Norris was in the winter of 1592–93 in England to report on the Munster plantation; he returned to Ireland about May 1593. With the exception of disturbances over the summer by Donogh Mac Carthy, the Earl of Clancare's illegitimate son, the province was peaceful.

On 10 August 1594, Norris went to Dublin to meet the new lord-deputy, Sir William Russell, whom he attended in his progress through Ulster. In the following year he served under his brother, Sir John Norris, against the Earl of Tyrone, and was wounded in the thigh in the engagement that took place halfway between Newry and Armagh on 4 September. He assisted Sir John Norris as commissioner for the pacification of Connaught in June 1596, but, in August, he was engaged in repelling an incursion of the MacSheehys and O'Briens into Munster. He hanged ninety of them within ten days, but they proved tenacious. He again in September accompanied Sir John Norris into Connaught.

Sir Richard Bingham's disgrace had temporarily deprived the province of its governor, and he was appointed by his brother provisional president of Connaught, on Sir Geoffrey Fenton's recommendation. The arrival shortly afterwards of the new president, Sir Conyers Clifford, saw him return to Munster, and in June 1597 he had pacified it. On the death of Sir John Norris in that year he succeeded him on 20 September as Lord President of Munster.

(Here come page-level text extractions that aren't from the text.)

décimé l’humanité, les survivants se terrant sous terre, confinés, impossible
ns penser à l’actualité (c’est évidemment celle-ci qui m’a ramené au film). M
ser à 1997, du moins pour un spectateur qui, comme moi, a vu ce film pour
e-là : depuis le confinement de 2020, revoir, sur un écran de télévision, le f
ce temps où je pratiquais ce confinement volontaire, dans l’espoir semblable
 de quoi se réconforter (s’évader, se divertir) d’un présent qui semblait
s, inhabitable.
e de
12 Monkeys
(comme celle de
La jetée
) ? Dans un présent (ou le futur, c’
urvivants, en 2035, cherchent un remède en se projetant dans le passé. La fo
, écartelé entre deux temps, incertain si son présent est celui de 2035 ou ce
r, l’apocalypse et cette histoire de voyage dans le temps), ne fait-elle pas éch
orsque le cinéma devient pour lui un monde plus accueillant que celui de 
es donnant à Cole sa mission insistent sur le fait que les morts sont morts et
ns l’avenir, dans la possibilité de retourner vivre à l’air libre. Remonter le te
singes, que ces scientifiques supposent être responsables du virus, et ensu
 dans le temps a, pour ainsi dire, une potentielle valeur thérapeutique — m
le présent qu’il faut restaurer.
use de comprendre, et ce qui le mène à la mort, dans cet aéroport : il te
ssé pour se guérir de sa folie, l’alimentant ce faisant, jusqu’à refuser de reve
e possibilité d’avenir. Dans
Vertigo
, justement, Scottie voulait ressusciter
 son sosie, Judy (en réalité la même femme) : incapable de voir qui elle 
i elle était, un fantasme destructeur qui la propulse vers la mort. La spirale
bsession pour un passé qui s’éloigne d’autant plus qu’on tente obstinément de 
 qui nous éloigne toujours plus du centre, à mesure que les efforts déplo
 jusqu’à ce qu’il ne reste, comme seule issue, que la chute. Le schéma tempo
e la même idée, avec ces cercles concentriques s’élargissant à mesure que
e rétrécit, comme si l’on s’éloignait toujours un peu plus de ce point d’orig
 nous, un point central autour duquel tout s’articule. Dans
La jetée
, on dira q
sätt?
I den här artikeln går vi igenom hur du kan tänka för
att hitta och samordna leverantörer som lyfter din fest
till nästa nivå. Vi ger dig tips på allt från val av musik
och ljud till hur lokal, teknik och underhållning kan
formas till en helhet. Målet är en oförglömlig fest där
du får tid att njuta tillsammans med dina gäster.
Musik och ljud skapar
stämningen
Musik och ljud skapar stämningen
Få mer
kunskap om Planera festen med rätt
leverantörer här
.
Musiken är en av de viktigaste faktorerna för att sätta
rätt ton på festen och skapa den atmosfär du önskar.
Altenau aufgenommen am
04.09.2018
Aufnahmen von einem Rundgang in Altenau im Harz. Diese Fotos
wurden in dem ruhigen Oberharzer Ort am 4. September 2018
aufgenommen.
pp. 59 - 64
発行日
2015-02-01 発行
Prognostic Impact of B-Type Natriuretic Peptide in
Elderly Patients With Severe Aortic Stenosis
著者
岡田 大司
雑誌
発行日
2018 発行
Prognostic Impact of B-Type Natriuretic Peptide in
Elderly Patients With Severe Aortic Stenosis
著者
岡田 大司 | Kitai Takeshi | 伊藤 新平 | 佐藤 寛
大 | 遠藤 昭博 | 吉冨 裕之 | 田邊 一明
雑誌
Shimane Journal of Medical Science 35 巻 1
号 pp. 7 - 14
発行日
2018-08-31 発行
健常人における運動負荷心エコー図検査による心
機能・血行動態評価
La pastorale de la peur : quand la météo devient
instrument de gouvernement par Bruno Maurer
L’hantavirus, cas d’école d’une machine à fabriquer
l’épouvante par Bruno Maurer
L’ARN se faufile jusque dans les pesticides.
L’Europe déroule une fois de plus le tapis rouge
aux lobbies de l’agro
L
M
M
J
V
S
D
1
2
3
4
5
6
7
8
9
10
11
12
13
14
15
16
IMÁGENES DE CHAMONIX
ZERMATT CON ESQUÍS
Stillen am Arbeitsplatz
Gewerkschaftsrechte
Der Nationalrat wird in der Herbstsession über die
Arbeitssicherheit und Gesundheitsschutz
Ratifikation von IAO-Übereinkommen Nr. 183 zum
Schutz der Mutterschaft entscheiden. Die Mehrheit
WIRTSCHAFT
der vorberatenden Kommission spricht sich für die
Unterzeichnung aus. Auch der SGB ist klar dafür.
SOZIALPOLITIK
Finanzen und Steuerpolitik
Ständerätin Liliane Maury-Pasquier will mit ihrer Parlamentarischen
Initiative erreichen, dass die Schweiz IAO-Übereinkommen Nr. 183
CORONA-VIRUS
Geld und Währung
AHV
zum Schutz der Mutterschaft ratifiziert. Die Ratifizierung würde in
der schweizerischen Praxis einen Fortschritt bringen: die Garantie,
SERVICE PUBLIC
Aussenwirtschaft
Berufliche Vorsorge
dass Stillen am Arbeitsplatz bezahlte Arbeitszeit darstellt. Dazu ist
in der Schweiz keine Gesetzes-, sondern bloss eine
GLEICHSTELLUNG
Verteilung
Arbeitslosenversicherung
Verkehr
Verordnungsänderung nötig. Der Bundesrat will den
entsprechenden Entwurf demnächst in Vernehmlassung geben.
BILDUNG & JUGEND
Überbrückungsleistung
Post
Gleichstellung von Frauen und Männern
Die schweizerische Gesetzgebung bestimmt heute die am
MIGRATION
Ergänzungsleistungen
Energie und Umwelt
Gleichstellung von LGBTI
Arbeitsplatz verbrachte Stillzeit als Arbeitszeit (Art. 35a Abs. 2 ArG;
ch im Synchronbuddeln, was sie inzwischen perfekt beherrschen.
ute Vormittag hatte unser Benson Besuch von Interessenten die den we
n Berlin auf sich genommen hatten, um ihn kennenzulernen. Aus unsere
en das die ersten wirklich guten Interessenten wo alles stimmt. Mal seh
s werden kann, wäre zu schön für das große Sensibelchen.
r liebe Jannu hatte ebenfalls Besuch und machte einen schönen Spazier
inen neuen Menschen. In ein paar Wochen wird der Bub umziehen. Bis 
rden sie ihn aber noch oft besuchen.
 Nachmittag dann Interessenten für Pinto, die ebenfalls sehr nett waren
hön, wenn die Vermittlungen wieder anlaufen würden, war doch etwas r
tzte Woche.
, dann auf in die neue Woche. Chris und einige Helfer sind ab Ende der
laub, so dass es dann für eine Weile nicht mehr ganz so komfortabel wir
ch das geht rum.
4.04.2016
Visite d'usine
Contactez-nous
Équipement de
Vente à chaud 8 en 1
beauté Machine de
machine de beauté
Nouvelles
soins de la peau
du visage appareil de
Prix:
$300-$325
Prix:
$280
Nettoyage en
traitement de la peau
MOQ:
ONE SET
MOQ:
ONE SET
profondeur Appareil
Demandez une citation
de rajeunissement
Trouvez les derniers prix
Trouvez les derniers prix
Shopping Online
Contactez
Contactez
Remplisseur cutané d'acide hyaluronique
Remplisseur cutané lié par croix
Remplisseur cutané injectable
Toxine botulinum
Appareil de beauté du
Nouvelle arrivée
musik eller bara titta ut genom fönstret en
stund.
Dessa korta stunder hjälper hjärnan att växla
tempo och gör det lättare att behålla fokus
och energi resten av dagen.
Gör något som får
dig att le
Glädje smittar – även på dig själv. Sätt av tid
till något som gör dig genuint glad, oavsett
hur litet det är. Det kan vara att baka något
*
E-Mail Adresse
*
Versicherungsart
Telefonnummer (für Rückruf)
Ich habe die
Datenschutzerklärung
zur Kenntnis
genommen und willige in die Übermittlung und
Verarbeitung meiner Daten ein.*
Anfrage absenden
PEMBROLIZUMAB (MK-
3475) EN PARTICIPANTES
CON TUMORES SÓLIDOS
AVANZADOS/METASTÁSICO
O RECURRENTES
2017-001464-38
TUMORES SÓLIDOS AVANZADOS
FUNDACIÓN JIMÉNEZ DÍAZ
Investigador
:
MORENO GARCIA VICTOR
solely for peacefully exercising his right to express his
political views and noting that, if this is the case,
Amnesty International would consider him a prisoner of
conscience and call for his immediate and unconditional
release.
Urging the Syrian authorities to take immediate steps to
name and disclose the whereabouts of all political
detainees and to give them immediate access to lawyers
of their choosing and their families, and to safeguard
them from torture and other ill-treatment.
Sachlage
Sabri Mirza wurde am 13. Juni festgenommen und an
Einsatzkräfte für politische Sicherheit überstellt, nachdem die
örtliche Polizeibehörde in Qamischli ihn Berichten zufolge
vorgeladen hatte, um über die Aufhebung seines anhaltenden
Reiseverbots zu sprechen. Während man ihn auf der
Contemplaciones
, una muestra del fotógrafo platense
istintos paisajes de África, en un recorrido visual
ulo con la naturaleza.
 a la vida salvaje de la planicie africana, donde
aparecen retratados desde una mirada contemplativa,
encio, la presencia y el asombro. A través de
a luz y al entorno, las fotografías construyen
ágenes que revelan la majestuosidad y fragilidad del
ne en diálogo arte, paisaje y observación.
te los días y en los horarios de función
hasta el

Thomas Burgh, 3rd Baron Burgh died also, and Norris was, on 29 October, elected by the council, as lord justice of Ireland.

The election was not confirmed by Elizabeth, on the ground that his presence was specially required in Munster. Accordingly, Loftus and Gardiner having been appointed lords justices, Norris returned to Munster on 29 November.

==Later years and death==

On the general insurrection of the Irish after the Battle of the Yellow Ford, on 14 August 1598, and the irruption into Munster of the Leinster Irish, under Owny MacRory O'More, Norris concentrated his forces in the neighbourhood of Mallow; but, not feeling sufficiently strong to encounter Owny MacRory, he withdrew to Cork. He was blamed for his retreat, for example in a letter of John Chamberlain on 22 November 1598. His situation deteriorated, but towards the end of December, he managed, though fiercely attacked by William Burke, to relieve Kilmallock. But a second expedition on 27 March 1599 only resulted in the capture of Carriglea Castle, and on 4 April he returned to Cork, skirmishing with the Irish all the way. The arrival of Robert Devereux, 2nd Earl of Essex afforded him a breathing space. He went to Kilkenny to meet the lord-lieutenant, and, returning to Munster, was on his way from Buttevant to Limerick on 30 May, when encountered Irish troops under Thomas Burke. In the skirmish, he was wounded by a pike in the neck. The Burkes were routed, and Norris reached Limerick apparently on 4 June. Having revictualled Askeaton, he joined Essex at Kilmallock, and attended him in his progress through the province till his departure on 20 June. But his wound became worse. He was taken to Mallow Castle, and, after lingering for some time in great pain, he died there on 20 August 1599.

==Literary connection==
Norris is mentioned by their mutual friend Lodowick Bryskett as one of the company to whom Edmund Spenser on a well-known occasion in the late 1580s unfolded his project of writing The Faerie Queene.